Well, one of the characteristics of the parade of horribles argument is that it is a prediction about what will happen and not a description of what we already know is happening, by its very nature.

My response is very simple. Why don’t we proceed socially in a genuine spirit of experimentation? Let us not inscribe a new policy into law forever and ever, amen, as part of an entitlement program. If we are genuinely unsure as to whether the good will outweigh the bad or vice versa, why don’t we conduct a five-year experiment with careful evaluation mechanisms built in, an experiment that will sunset at the end of the five years, that must be affirmatively reconsidered and reauthorized in order to go forward? I submit that if we were willing to suspend disbelief all around and see what would happen, proceed empirically and to be guided by our eyes rather than our fears, we would be in a much better position to make progress as a society.

Thank you.

(Applause.)

E.J. DIONNE: Thank you very much, Bill.

I appreciate Bill calling attention to the In Good Faith document – Julie Segal and Melissa Rogers were involved in that, as was Richard Foltin of the American Jewish Committee. It is a very fine document that really outlines where there are grounds for agreement and where the real issue lies. I think one of the interesting things about this question is it raises in a more difficult and interesting way the idea, as someone once said, that the hardest thing in the world is to reach authentic disagreement. A lot of times we people argue about fault issues and side issues, and I think in this area it’s especially important to understand the grounds of agreement so we know where we really disagree. The In Good Faith document is in that spirit and this book is in that spirit.

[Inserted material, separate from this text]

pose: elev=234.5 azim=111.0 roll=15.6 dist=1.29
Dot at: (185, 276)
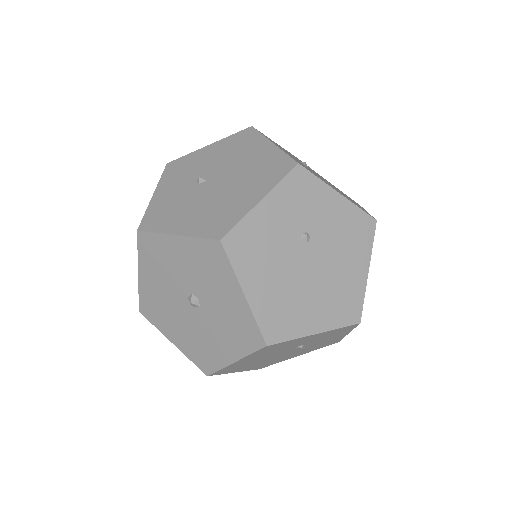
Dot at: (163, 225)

I just want to thank three groups of people. At the Brookings Institution, Tom Mann, Paul Light and Mike Armacost have been incredibly supportive of this effort. At the Pew Charitable Trusts, Rebecca Rimel, Luis Lugo, and Kimon Sargeant, who is with us today, have been very generous. And at the Pew Forum on Religion and Public Life, we have Christina Counselman and Kayla Drogosz, who acted as if this book were her own. She saves us from more errors than just having churches responsible for teen pregnancy. Without Staci Simmons, the Pew Forum wouldn’t exist and this book would never have happened. She was here at the beginning and God bless you and thank you so much, Staci. We also have Amy Sullivan and the great Melissa Rogers.

And as Melissa comes up, I want to say that one of the great things about working on this issue is you meet great people, people like Julie and Mary and the people on this panel. To anyone who wants to do good work and be involved with very worthy people, I commend your engagement in this issue.

MELISSA ROGERS: Thank you all for coming. I want to thank E.J. and our other co-chair, Jean Bethke Elshtain, for all their work for the Pew Forum. I want to thank each of you for coming.

It’s interesting, Bill, you were mentioning the experiments – I was just noting in my head that we already have charitable choice in law in several places, so one could argue that the experiment is underway already and that in the next couple of years we may be reading some of the tea leaves from that experiment, which will be very interesting to see.

I thank you each, all the panelists, for your excellent remarks. Thank you for your participation and thank you to each of the Pew Forum staff members that were named, Heather Morton and Kirsten Hunter as well, for your very hard work on this event and for all your hard work at the Pew Forum.

Thank you very much and please join us again some time.